Exercise objective:
Your answer should be every line of the records that contains the word "images".

»»

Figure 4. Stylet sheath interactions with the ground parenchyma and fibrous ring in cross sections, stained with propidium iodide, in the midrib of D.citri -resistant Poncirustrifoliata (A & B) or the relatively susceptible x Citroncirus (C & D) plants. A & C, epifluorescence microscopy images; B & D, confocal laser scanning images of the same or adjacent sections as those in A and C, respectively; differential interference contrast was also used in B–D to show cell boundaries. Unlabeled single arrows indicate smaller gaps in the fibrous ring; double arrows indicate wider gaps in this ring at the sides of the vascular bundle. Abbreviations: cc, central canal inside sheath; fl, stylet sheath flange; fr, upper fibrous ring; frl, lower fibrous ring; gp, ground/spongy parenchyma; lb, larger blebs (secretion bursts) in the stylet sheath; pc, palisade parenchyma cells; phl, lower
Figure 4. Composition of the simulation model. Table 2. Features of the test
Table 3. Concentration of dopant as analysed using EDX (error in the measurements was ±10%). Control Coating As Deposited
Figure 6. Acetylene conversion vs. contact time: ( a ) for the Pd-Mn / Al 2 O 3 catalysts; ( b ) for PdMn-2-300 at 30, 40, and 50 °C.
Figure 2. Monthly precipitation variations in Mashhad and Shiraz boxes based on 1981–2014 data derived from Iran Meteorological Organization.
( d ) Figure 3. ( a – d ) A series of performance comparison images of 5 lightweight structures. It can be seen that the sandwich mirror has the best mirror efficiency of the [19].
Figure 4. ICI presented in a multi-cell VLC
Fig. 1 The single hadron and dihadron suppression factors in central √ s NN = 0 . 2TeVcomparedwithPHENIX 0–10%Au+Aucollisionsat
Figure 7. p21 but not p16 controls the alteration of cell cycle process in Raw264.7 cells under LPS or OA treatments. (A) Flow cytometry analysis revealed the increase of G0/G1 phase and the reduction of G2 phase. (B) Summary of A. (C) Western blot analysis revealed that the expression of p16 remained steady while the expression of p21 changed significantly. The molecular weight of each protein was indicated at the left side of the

««

Task output:
Figure 4. Stylet sheath interactions with the ground parenchyma and fibrous ring in cross sections, stained with propidium iodide, in the midrib of D.citri -resistant Poncirustrifoliata (A & B) or the relatively susceptible x Citroncirus (C & D) plants. A & C, epifluorescence microscopy images; B & D, confocal laser scanning images of the same or adjacent sections as those in A and C, respectively; differential interference contrast was also used in B–D to show cell boundaries. Unlabeled single arrows indicate smaller gaps in the fibrous ring; double arrows indicate wider gaps in this ring at the sides of the vascular bundle. Abbreviations: cc, central canal inside sheath; fl, stylet sheath flange; fr, upper fibrous ring; frl, lower fibrous ring; gp, ground/spongy parenchyma; lb, larger blebs (secretion bursts) in the stylet sheath; pc, palisade parenchyma cells; phl, lower
( d ) Figure 3. ( a – d ) A series of performance comparison images of 5 lightweight structures. It can be seen that the sandwich mirror has the best mirror efficiency of the [19].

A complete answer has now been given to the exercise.